In this study, the prevalence of major DDIs was 13.1%. This finding agrees with findings of studies conducted previously in other countries such as Italy and Denmark, as well as a study conducted in a different hospital in Ethiopia.18–20 Significantly higher incidence of major interactions was recorded in two studies conducted in other tertiary hospitals of the country21,22 This wide difference may be due to the difference in study population in the studies. The first study was conducted on cardiac patients, whereas the second study was on psychiatric patients, both of which involved chronic diseases treated with multiple medications.

In the present study, two-thirds of the identified DDIs come under either major or moderate category. Major DDIs are those that may be life threatening or may cause permanent damage and hence not recommended for concomitant use, whereas moderate interactions are those that may cause deterioration of patient condition, warranting close monitoring. In contrast, minor interactions have limited clinical effect and usually require no intervention. Patients with identified major and moderate DDIs should be monitored for the potential outcomes of the interactions. These patients may need modification or alteration of therapy or dose adjustment. One-third of the potential DDIs in this study were minor interactions. These are DDIs that produce changes on effects of drugs not sufficient to precipitate clinically significant outcomes. However, minor DDIs can sometimes produce significant adverse outcomes on special populations, such as the elderly or patients with various organ failures. Close monitoring is needed for such patients even for minor DDIs. The class of drugs that were prescribed and had the largest number of major DDIs was the anticoagulants, followed by antibiotics. In this study, the frequency of involvement of drugs in major DDIs corresponds with their frequency of prescription.

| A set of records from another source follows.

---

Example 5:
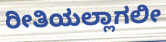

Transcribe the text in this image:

ರೀತಿಯಲ್ಲಾಗಲೀ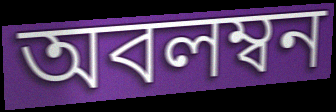
অবলম্বন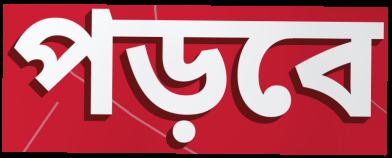
পড়বেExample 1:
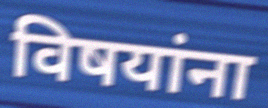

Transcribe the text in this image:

विषयांना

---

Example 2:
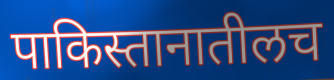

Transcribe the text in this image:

पाकिस्तानातीलच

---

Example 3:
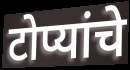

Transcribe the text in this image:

टोप्यांचे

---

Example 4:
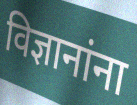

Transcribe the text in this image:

विज्ञानांना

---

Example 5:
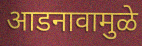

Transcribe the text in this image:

आडनावामुळेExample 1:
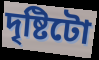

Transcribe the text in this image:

দৃষ্টিটো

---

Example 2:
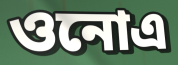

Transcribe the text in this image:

ওনোএ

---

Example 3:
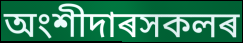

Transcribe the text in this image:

অংশীদাৰসকলৰ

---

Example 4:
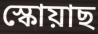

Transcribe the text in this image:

স্কোয়াছ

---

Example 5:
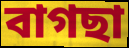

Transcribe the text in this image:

বাগছা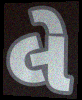
લેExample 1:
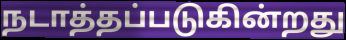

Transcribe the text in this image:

நடாத்தப்படுகின்றது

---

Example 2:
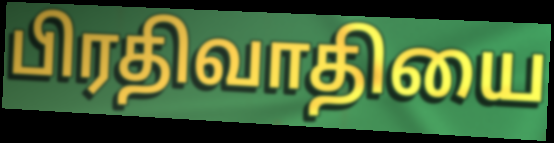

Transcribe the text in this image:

பிரதிவாதியை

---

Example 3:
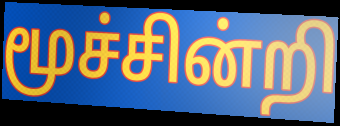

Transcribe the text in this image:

மூச்சின்றி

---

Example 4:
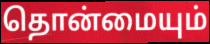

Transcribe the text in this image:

தொன்மையும்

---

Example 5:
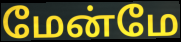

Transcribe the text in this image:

மேன்மே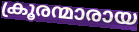
ക്രൂരന്മാരായ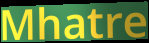
Mhatre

No statistically significant differences were found between men and women regarding exposure to potential DDIs. Age is another important variable to consider in relation to DDIs. In this study, no statistically significant association was found between age and exposure to DDIs. The absence of association between sex and exposure to DDIs may be because the finding only indicates the potential interactions, which may be highly dependent on prescription factors than on patient factors. This explanation could also be applied for the absence of association between age and exposure to DDIs. It should be noted that although the risk of exposure to potential DDIs is similar across different age groups, the risk of actual occurrence of the interactions and the degree of morbidity due to them might not be similar.

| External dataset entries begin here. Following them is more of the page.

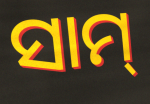
ସାମ୍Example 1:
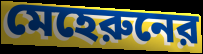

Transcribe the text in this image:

মেহেরুনের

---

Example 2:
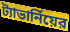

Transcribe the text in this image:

ট্যাভার্নিয়ের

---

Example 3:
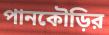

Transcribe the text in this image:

পানকৌড়ির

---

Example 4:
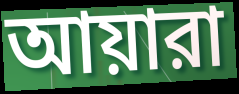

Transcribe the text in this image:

আয়ারা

Patients on five or more concomitant drugs were found to have higher rate of exposure to potential DDIs than those taking less than five drugs. This is because a higher number of concomitant medications increases the probability of each drug encountering another drug with potential interaction.

The limitations of the study should not be overlooked. First, the interactions found were only potential; the presence of potential interactions does not always mean that the interactions actually occurred in the patients. The study does not attempt to determine whether the interactions actually occurred. Second, this study only covered the Internal Medicine ward, which makes the results difficult to apply for other wards such as the Pediatric ward. Despite these limitations, the findings of this study can be useful as input for understanding the extent of the problem and taking measures to improve the practice of managing drug interactions.

Conclusion

The findings of this study showed that the prevalence of potential DDIs among inpatients was high. Most of the interactions were of minor-to-moderate severity. Major DDIs are considered clinically important and should be avoided by health care professionals. Pharmacists, in particular, should closely review drugs prescribed for patients and avoid dispensing combinations of drugs that may have serious DDIs. DDI software should be introduced in the workstations of pharmacists.